Title: Reverend Henry C. Wright Proposes The Natick Resolution
Start date: 1859-11-24
End date: 1859-11-24
Content: The Natick Observer
Henry C. Wright. This gentleman lectured to an overflowing house in this village on Sunday last. His remarks were upon a resolution which he submitted to the meeting, the substance of which was as follows:
“Whereas, resistance to tyrants is obedience to God, therefore, Resolved, That it
is the right and duty of slaves to resist their masters, and it is the duty of the North
to incite them to resistance, and aid them in it”
Upon rising, Mr. Wright stated that he should offer the above resolution, after which he hoped that it would be discussed by any one present who chose to do so, and at the close of the meeting it should be voted upon. He also recommended that the audience choose a Chairman, in accordance with which, Mr. D. M Gerry was selected to preside. Mr. W(right) then took the affirmative, and spoke about an hour and forty minutes urging the people of the free States to religiously, politically, socially, domestically and commercially treat the slaveholder as they would a robber, a murderer, or a pirate. He spoke of the recent affair at Harper’s Ferry, eulogizing briefly the leader of that movement and expressing a hope that the meeting would adjourn to the day of the execution of John Brown, when the same hall might be filled to take such views of the fate of that man as they might deem necessary. At the close of his speech, the resolution was again read, and adopted by the audience, the vote however being very small.
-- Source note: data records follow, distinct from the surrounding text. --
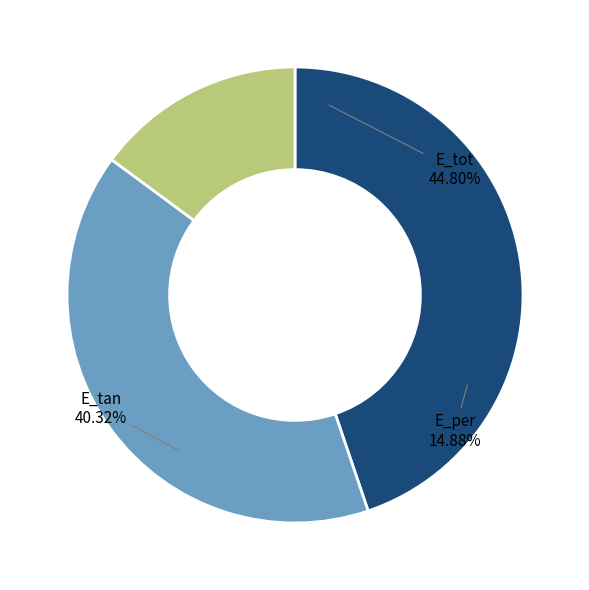

Is E_tan the majority of the pie?

No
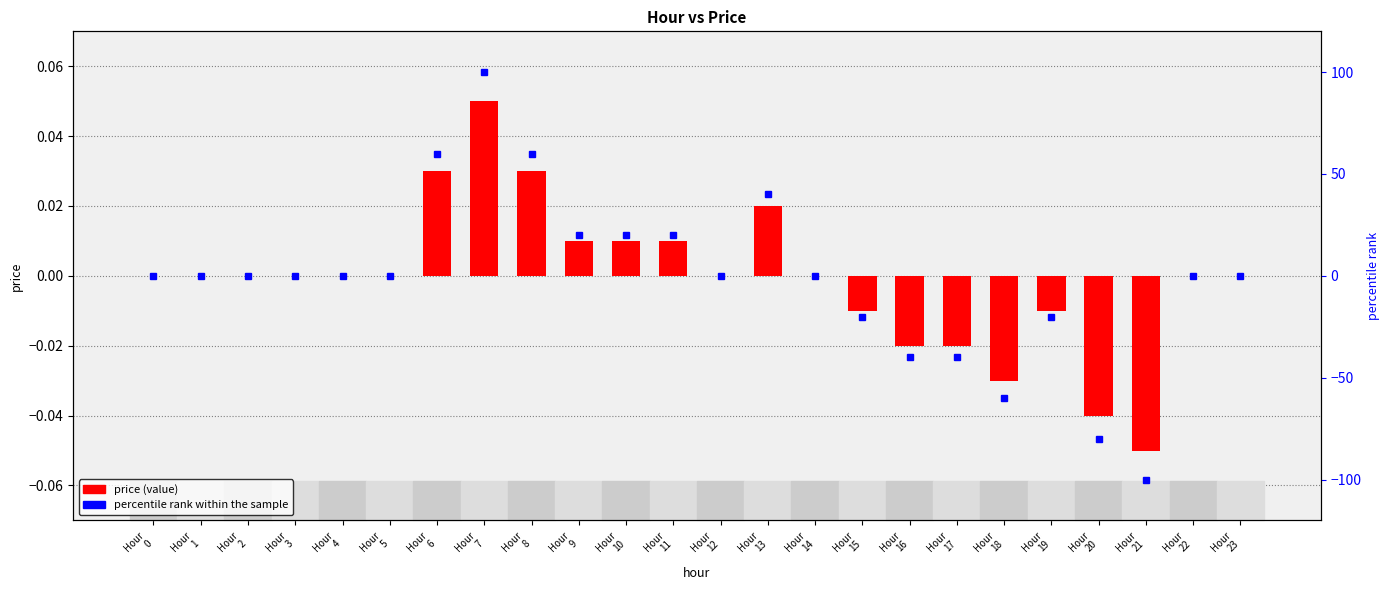

How many values in percentile rank are below zero?

7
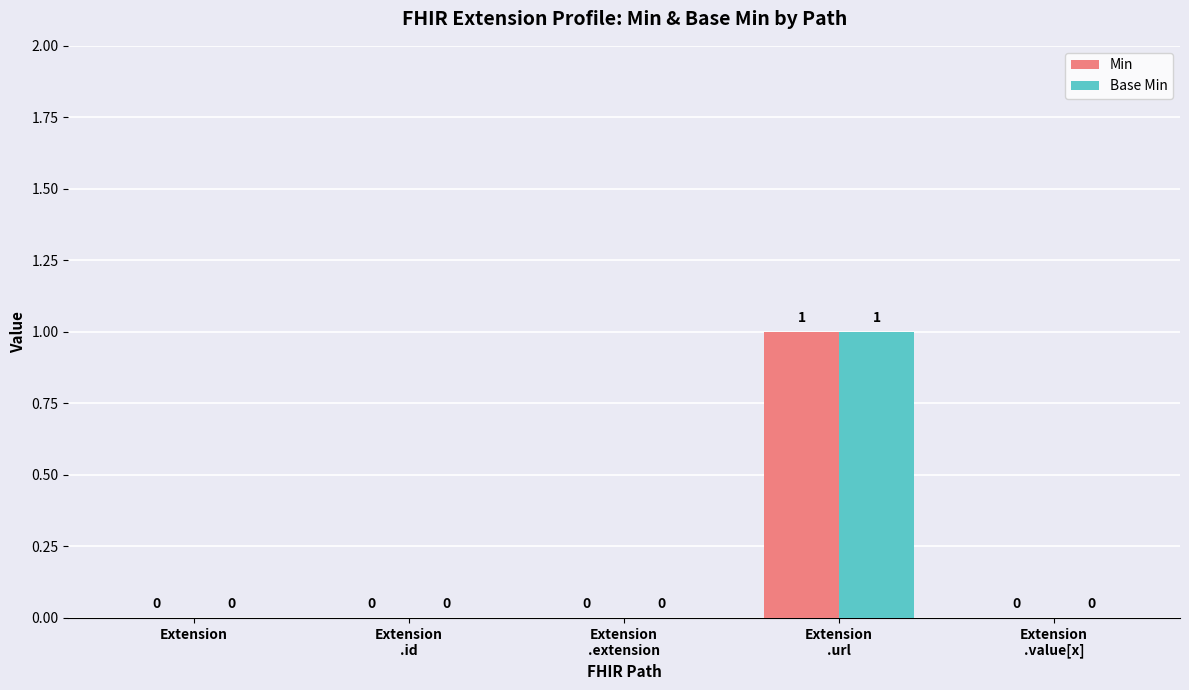

Reading right to left, list all the values displayed in this chart.

Min: Extension
.value[x]=0	Extension
.url=1	Extension
.extension=0	Extension
.id=0	Extension=0
Base Min: Extension
.value[x]=0	Extension
.url=1	Extension
.extension=0	Extension
.id=0	Extension=0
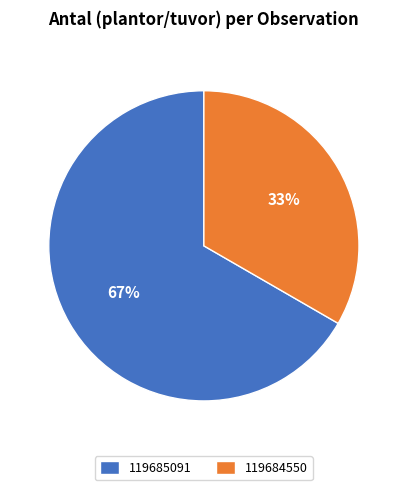

Is the sum of 119684550 and 119685091 greater than half?

Yes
The Natick Observer states that the Rev. Wright lectured to an overflowing crowd. The meeting was held in the schoolhouse located in the center of Natick . On page 268 in The Life of Henry Wilson by Thomas Russell and Elias Nason (Boston, 1872) it is stated: “…the question was put, and perhaps fifteen or twenty persons in the meeting of seven or eight hundred, voted for the resolution.”
According to Russell and Nason, Henry Wilson was present but refrained from speaking. It should also be noted that the population of Natick in 1859 was about 5,000.